Instruction:
Below are entries to be transcribed exactly; exclude the pictures from the copy.

-- Entries supplied follows --

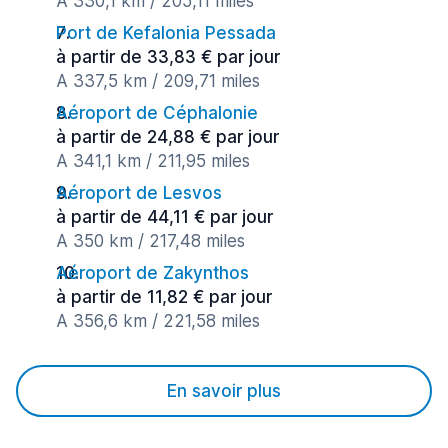
A 330,1 km / 205,11 miles
Port de Kefalonia Pessada
à partir de 33,83 € par jour
A 337,5 km / 209,71 miles
Aéroport de Céphalonie
à partir de 24,88 € par jour
A 341,1 km / 211,95 miles
Aéroport de Lesvos
à partir de 44,11 € par jour
A 350 km / 217,48 miles
Aéroport de Zakynthos
à partir de 11,82 € par jour
A 356,6 km / 221,58 miles
En savoir plus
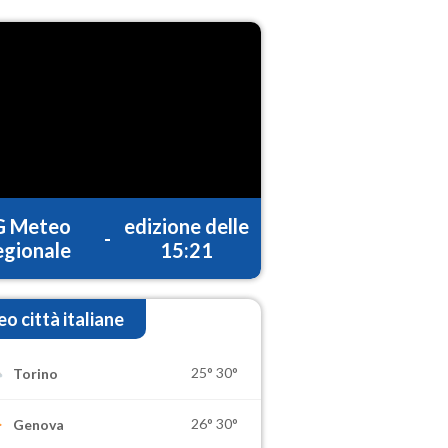
G Meteo
edizione delle
-
gionale
15:21
o città italiane
25°
30°
Torino
26°
30°
Genova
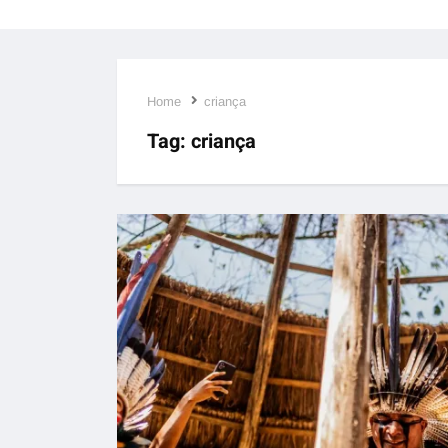
Home
criança
Tag:
criança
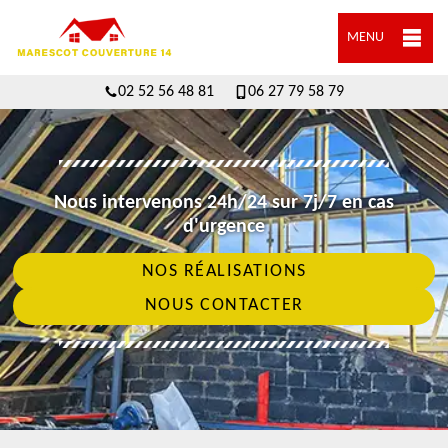
MENU
02 52 56 48 81
06 27 79 58 79
Nous intervenons 24h/24 sur 7j/7 en cas
d'urgence
NOS RÉALISATIONS
NOUS CONTACTER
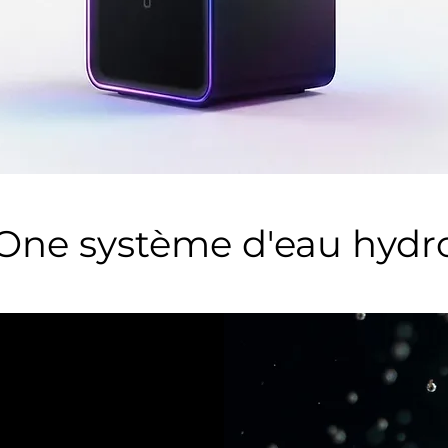
One système d'eau hyd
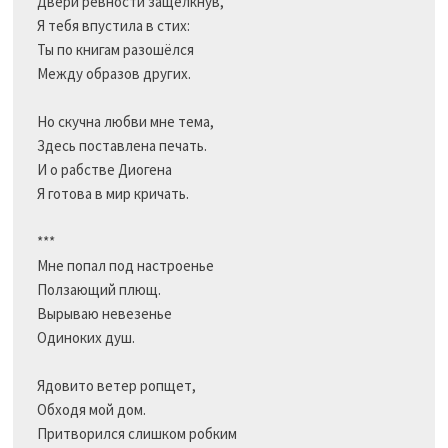
Двери ревности защёлкнув,

Я тебя впустила в стих:

Ты по книгам разошёлся

Между образов других.

Но скучна любви мне тема,

Здесь поставлена печать.

И о рабстве Диогена

Я готова в мир кричать.

***

Мне попал под настроенье

Ползающий плющ.

Вырываю невезенье

Одиноких душ.

Ядовито ветер ропщет,

Обходя мой дом.

Притворился слишком робким	
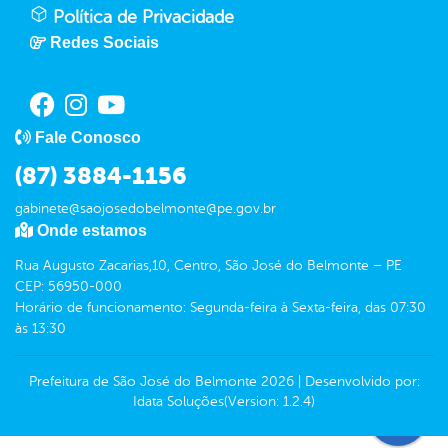
Política de Privacidade
Redes Sociais
Fale Conosco
(87) 3884-1156
gabinete@saojosedobelmonte@pe.gov.br
Onde estamos
Rua Augusto Zacarias,10, Centro, São José do Belmonte – PE
CEP: 56950-000
Horário de funcionamento: Segunda-feira à Sexta-feira, das 07:30
às 13:30
Prefeitura de São José do Belmonte
2026
|
Desenvolvido por:
Idata Soluções
(Version: 1.2.4)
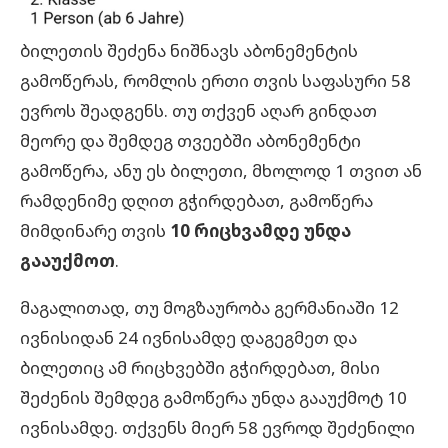
ბილეთის შეძენა ნიშნავს აბონემენტის
გამოწერას, რომლის ერთი თვის საფასური 58
ევროს შეადგენს. თუ თქვენ აღარ გინდათ
მეორე და შემდეგ თვეებში აბონემენტი
გამოწერა, ანუ ეს ბილეთი, მხოლოდ 1 თვით ან
რამდენიმე დღით გჭირდებათ, გამოწერა
მიმდინარე თვის
10 რიცხვამდე უნდა
გააუქმოთ
.
მაგალითად, თუ მოგზაურობა გერმანიაში 12
ივნისიდან 24 ივნისამდე დაგეგმეთ და
ბილეთიც ამ რიცხვებში გჭირდებათ, მისი
შეძენის შემდეგ გამოწერა უნდა გააუქმოტ 10
ივნისამდე. თქვენს მიერ 58 ევროდ შეძენილი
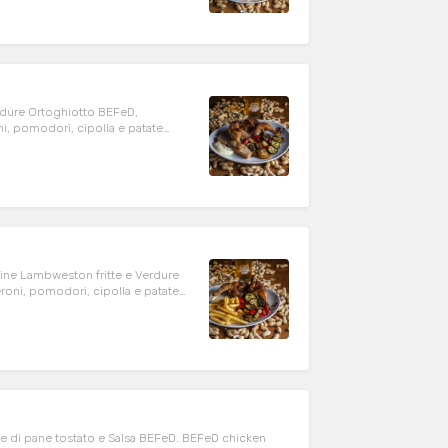
rdure Ortoghiotto BEFeD,
, pomodori, cipolla e patate
with garden vegetables* and BEFeD
tine Lambweston fritte e Verdure
ni, pomodori, cipolla e patate
th french fries and garden
te di pane tostato e Salsa BEFeD. BEFeD chicken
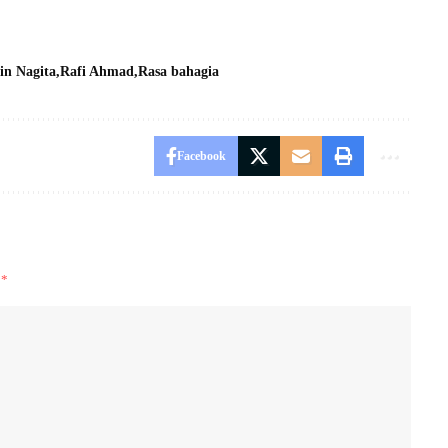
nin Nagita
Rafi Ahmad
Rasa bahagia
Facebook
i
*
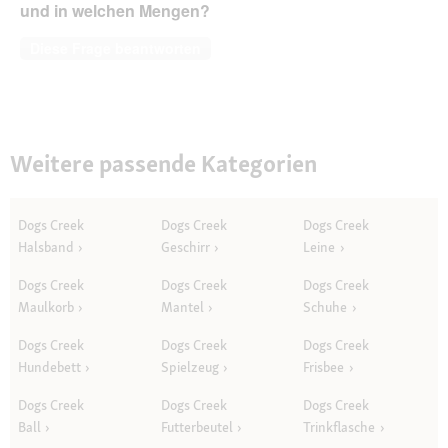
und in welchen Mengen?
Diese Frage beantworten
Weitere passende Kategorien
Dogs Creek
Dogs Creek
Dogs Creek
Halsband
Geschirr
Leine
Dogs Creek
Dogs Creek
Dogs Creek
Maulkorb
Mantel
Schuhe
Dogs Creek
Dogs Creek
Dogs Creek
Hundebett
Spielzeug
Frisbee
Dogs Creek
Dogs Creek
Dogs Creek
Ball
Futterbeutel
Trinkflasche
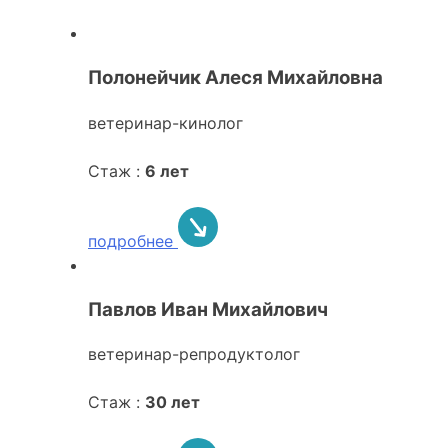
Полонейчик Алеся Михайловна
ветеринар-кинолог
Стаж :
6 лет
подробнее
Павлов Иван Михайлович
ветеринар-репродуктолог
Стаж :
30 лет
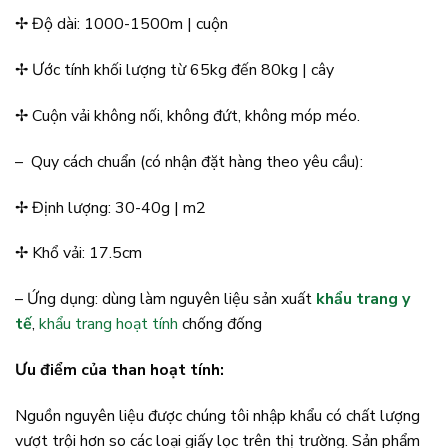
✢ Độ dài: 1000-1500m | cuộn
✢ Ước tính khối lượng từ 65kg đến 80kg | cây
✢ Cuộn vải không nối, không đứt, không móp méo.
– Quy cách chuẩn (có nhận đặt hàng theo yêu cầu):
✢ Định lượng: 30-40g | m2
✢ Khổ vải: 17.5cm
– Ứng dụng: dùng làm nguyên liệu sản xuất
khẩu trang y
tế
,
khẩu trang hoạt tính
chống đống
Ưu điểm của than hoạt tính:
Nguồn nguyên liệu được chúng tôi nhập khẩu có chất lượng
vượt trội hơn so các loại giấy lọc trên thị trường. Sản phẩm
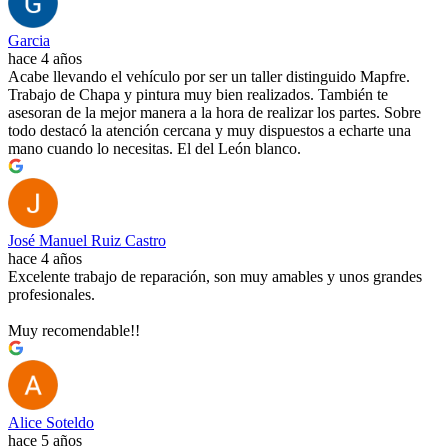
Garcia
hace 4 años
Acabe llevando el vehículo por ser un taller distinguido Mapfre.
Trabajo de Chapa y pintura muy bien realizados. También te
asesoran de la mejor manera a la hora de realizar los partes. Sobre
todo destacó la atención cercana y muy dispuestos a echarte una
mano cuando lo necesitas. El del León blanco.
José Manuel Ruiz Castro
hace 4 años
Excelente trabajo de reparación, son muy amables y unos grandes
profesionales.
Muy recomendable!!
Alice Soteldo
hace 5 años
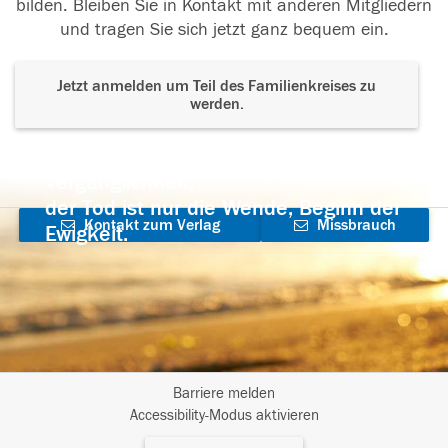
bilden. Bleiben Sie in Kontakt mit anderen Mitgliedern
und tragen Sie sich jetzt ganz bequem ein.
Jetzt anmelden um Teil des Familienkreises zu
werden.
Der Tod ist nicht das Ende, nicht die
Vergänglichkeit,
der Tod ist nur die Wende, Beginn der
Kontakt zum Verlag
Missbrauch
Ewigkeit.
aufnehmen
melden
Barriere melden
I
Accessibility-Modus aktivieren
m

-- Entries supplied concluded --

Problem solution:
A 330,1 km / 205,11 miles
Port de Kefalonia Pessada
à partir de 33,83 € par jour
A 337,5 km / 209,71 miles
Aéroport de Céphalonie
à partir de 24,88 € par jour
A 341,1 km / 211,95 miles
Aéroport de Lesvos
à partir de 44,11 € par jour
A 350 km / 217,48 miles
Aéroport de Zakynthos
à partir de 11,82 € par jour
A 356,6 km / 221,58 miles
En savoir plus
G Meteo
edizione delle
-
gionale
15:21
o città italiane
25°
30°
Torino
26°
30°
Genova
Home
criança
Tag:
criança
MENU
02 52 56 48 81
06 27 79 58 79
Nous intervenons 24h/24 sur 7j/7 en cas
d'urgence
NOS RÉALISATIONS
NOUS CONTACTER
One système d'eau hyd
Двери ревности защёлкнув,

Я тебя впустила в стих:

Ты по книгам разошёлся

Между образов других.

Но скучна любви мне тема,

Здесь поставлена печать.

И о рабстве Диогена

Я готова в мир кричать.

***

Мне попал под настроенье

Ползающий плющ.

Вырываю невезенье

Одиноких душ.

Ядовито ветер ропщет,

Обходя мой дом.

Притворился слишком робким	
Política de Privacidade
Redes Sociais
Fale Conosco
(87) 3884-1156
gabinete@saojosedobelmonte@pe.gov.br
Onde estamos
Rua Augusto Zacarias,10, Centro, São José do Belmonte – PE
CEP: 56950-000
Horário de funcionamento: Segunda-feira à Sexta-feira, das 07:30
às 13:30
Prefeitura de São José do Belmonte
2026
|
Desenvolvido por:
Idata Soluções
(Version: 1.2.4)
ბილეთის შეძენა ნიშნავს აბონემენტის
გამოწერას, რომლის ერთი თვის საფასური 58
ევროს შეადგენს. თუ თქვენ აღარ გინდათ
მეორე და შემდეგ თვეებში აბონემენტი
გამოწერა, ანუ ეს ბილეთი, მხოლოდ 1 თვით ან
რამდენიმე დღით გჭირდებათ, გამოწერა
მიმდინარე თვის
10 რიცხვამდე უნდა
გააუქმოთ
.
მაგალითად, თუ მოგზაურობა გერმანიაში 12
ივნისიდან 24 ივნისამდე დაგეგმეთ და
ბილეთიც ამ რიცხვებში გჭირდებათ, მისი
შეძენის შემდეგ გამოწერა უნდა გააუქმოტ 10
ივნისამდე. თქვენს მიერ 58 ევროდ შეძენილი
rdure Ortoghiotto BEFeD,
, pomodori, cipolla e patate
with garden vegetables* and BEFeD
tine Lambweston fritte e Verdure
ni, pomodori, cipolla e patate
th french fries and garden
te di pane tostato e Salsa BEFeD. BEFeD chicken
nin Nagita
Rafi Ahmad
Rasa bahagia
Facebook
i
*
und in welchen Mengen?
Diese Frage beantworten
Weitere passende Kategorien
Dogs Creek
Dogs Creek
Dogs Creek
Halsband
Geschirr
Leine
Dogs Creek
Dogs Creek
Dogs Creek
Maulkorb
Mantel
Schuhe
Dogs Creek
Dogs Creek
Dogs Creek
Hundebett
Spielzeug
Frisbee
Dogs Creek
Dogs Creek
Dogs Creek
Ball
Futterbeutel
Trinkflasche
Полонейчик Алеся Михайловна
ветеринар-кинолог
Стаж :
6 лет
подробнее
Павлов Иван Михайлович
ветеринар-репродуктолог
Стаж :
30 лет
✢ Độ dài: 1000-1500m | cuộn
✢ Ước tính khối lượng từ 65kg đến 80kg | cây
✢ Cuộn vải không nối, không đứt, không móp méo.
– Quy cách chuẩn (có nhận đặt hàng theo yêu cầu):
✢ Định lượng: 30-40g | m2
✢ Khổ vải: 17.5cm
– Ứng dụng: dùng làm nguyên liệu sản xuất
khẩu trang y
tế
,
khẩu trang hoạt tính
chống đống
Ưu điểm của than hoạt tính:
Nguồn nguyên liệu được chúng tôi nhập khẩu có chất lượng
vượt trội hơn so các loại giấy lọc trên thị trường. Sản phẩm
Garcia
hace 4 años
Acabe llevando el vehículo por ser un taller distinguido Mapfre.
Trabajo de Chapa y pintura muy bien realizados. También te
asesoran de la mejor manera a la hora de realizar los partes. Sobre
todo destacó la atención cercana y muy dispuestos a echarte una
mano cuando lo necesitas. El del León blanco.
José Manuel Ruiz Castro
hace 4 años
Excelente trabajo de reparación, son muy amables y unos grandes
profesionales.
Muy recomendable!!
Alice Soteldo
hace 5 años
bilden. Bleiben Sie in Kontakt mit anderen Mitgliedern
und tragen Sie sich jetzt ganz bequem ein.
Jetzt anmelden um Teil des Familienkreises zu
werden.
Der Tod ist nicht das Ende, nicht die
Vergänglichkeit,
der Tod ist nur die Wende, Beginn der
Kontakt zum Verlag
Missbrauch
Ewigkeit.
aufnehmen
melden
Barriere melden
I
Accessibility-Modus aktivieren
m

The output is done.